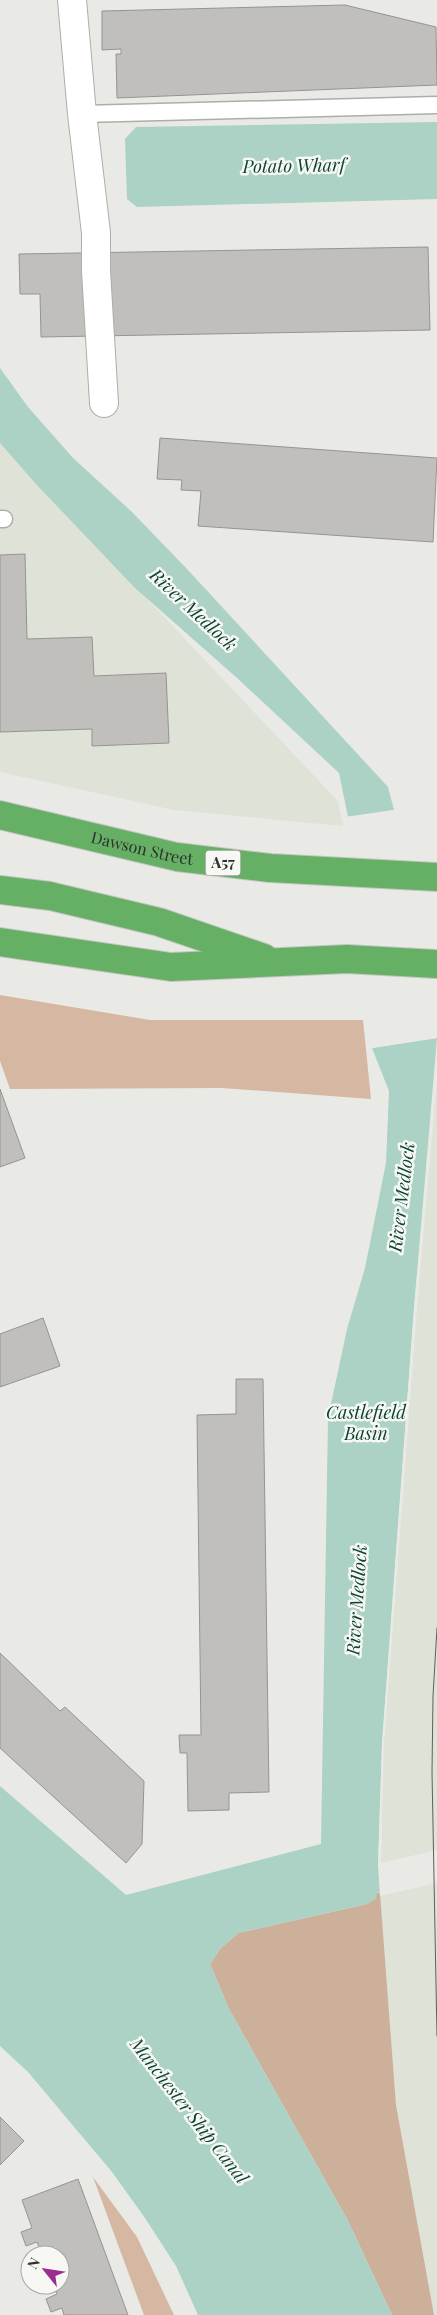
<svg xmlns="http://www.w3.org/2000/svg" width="437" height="2315" viewBox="0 0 437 2315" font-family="'Playfair Display',serif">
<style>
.built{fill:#dfe2d6}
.green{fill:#d5b7a2}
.forest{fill:#cdb09a}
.water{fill:#abd2c4}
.pier{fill:#e9eae6}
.building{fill:#c1bfbb;stroke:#969490}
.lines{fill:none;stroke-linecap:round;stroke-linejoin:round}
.lane-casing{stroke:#adaeaa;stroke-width:19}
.street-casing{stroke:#adaeaa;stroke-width:30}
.highway-casing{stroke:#c5c5c4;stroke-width:30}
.lane{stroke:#fff;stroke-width:16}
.street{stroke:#fff;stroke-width:28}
.highway{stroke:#65b064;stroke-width:28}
.tram{stroke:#5f5f5d;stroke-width:1}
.labels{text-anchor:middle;stroke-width:5;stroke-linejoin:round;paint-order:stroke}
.shield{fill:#f7f8f3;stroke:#6b6b69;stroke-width:1}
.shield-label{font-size:15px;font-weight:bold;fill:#2f2f2e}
.street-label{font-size:16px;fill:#2f2f2e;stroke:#f7f8f3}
.water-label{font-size:18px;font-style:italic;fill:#0b4335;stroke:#f7f8f3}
</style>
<rect width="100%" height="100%" fill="#e9eae6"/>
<g class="built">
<path d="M0 443 338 801 343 826 174 810 0 772Z"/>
<path d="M437 1051V2315H434L396 2105 378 1866 382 1744 414 1308Z"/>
</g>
<g class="green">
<path d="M0 995 150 1020H363L371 1099 222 1088 10 1089 0 1061Z"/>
<path d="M93 2177 137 2237 174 2315H144Z"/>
</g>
<path class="forest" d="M377 1893H380L396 2105 434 2315H392L348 2221 229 2009 210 1964 220 1949 238 1933 367 1904Z"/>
<g class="water">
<path d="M437 122V199L137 207 127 199 125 139 136 127Z"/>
<path d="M0 368 28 407 73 458 132 512 187 569 388 787 394 810 348 817 339 773 237 678 134 587 36 484 0 443Z"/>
<path d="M437 1038 414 1308 382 1744 378 1866 437 1881 377 1893 376 1899 367 1904 238 1933 220 1949 210 1964 229 2009 348 2221 392 2315H198L176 2266 145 2218 112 2172 28 2072 0 2046V1786L126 1895 321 1844 328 1418 347 1329 365 1268 386 1163 389 1091 372 1048Z"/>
</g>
<g class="pier">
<path d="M394 810V813L348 819 345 817Z"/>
<path d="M437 1035V1038L372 1048 371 1045Z"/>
<path d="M437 1051V1079L417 1308 384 1744 381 1863 437 1850V1883L380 1896 378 1866 382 1744 414 1308Z"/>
</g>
<g class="building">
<path d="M345 5 436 27 437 85 117 98 116 54H121V49L102 50V11Z"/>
<path d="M428 247 430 330 41 337 40 294H20L19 254Z"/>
<path d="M160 438 437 458 433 542 198 526 201 491 181 490 182 480 157 479Z"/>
<path d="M25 554 27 639 92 637 94 676 166 673 169 743 92 746V729L0 732V555Z"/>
<path d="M0 1089 25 1158 0 1167Z"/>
<path d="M43 1318 60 1366 0 1387V1334Z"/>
<path d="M236 1379H263L269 1792 229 1793V1810L188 1811 187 1753H180L179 1735H201L197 1415 236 1414Z"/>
<path d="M0 1653 60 1711 65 1707 144 1781 142 1844 126 1863 0 1748Z"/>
<path d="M0 2117 24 2141 0 2165Z"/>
<path d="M78 2179 128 2315H64L62 2308 51 2312 46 2299 57 2294 53 2285H60V2255H42L37 2242 26 2246 21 2232 32 2228 22 2200Z"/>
</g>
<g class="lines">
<defs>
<g id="lane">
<path d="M82 114 437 105"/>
<path d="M0 519H4"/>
</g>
<path id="street" d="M72 0 82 114 96 233V271L104 403"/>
<g id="highway">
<path id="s1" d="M0 815 177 857 270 868 437 877"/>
<path d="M0 890 50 896 159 922 264 958"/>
<path d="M0 942 171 967 347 959 437 964"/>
</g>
</defs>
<use href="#lane" class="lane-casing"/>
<use href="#street" class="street-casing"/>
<use href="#highway" class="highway-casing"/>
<use href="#lane" class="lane"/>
<use href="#street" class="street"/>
<use href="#highway" class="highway"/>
<path class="tram" d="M437 1628 433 1696 432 1772 437 2036"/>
</g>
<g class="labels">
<rect class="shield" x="205.5" y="850.5" width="35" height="25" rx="4"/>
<g class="shield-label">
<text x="223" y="868">A57</text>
</g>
<g class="street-label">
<text dy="6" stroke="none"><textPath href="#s1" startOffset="146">Dawson Street</textPath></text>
</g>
<g class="water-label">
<text transform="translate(294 166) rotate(-1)" y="6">Potato Wharf</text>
<text transform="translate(193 610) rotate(43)" y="6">River Medlock</text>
<text transform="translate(402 1197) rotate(-83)" y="6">River Medlock</text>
<text x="366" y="1419">Castlefield<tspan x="366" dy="21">Basin</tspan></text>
<text transform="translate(357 1600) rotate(-86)" y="6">River Medlock</text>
<text transform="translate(189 2111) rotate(52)" y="6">Manchester Ship Canal</text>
</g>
</g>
<g transform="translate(45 2270) rotate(300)"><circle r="24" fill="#f7f8f3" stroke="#a7a8a4"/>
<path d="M0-4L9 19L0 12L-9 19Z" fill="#9a2d8e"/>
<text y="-8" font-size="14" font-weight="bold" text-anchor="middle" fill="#2f2f2e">N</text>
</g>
</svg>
────────────────
**Your task:** Above are some records; copy each line there that contains "round".

**Written response:**
.lines{fill:none;stroke-linecap:round;stroke-linejoin:round}
.labels{text-anchor:middle;stroke-width:5;stroke-linejoin:round;paint-order:stroke}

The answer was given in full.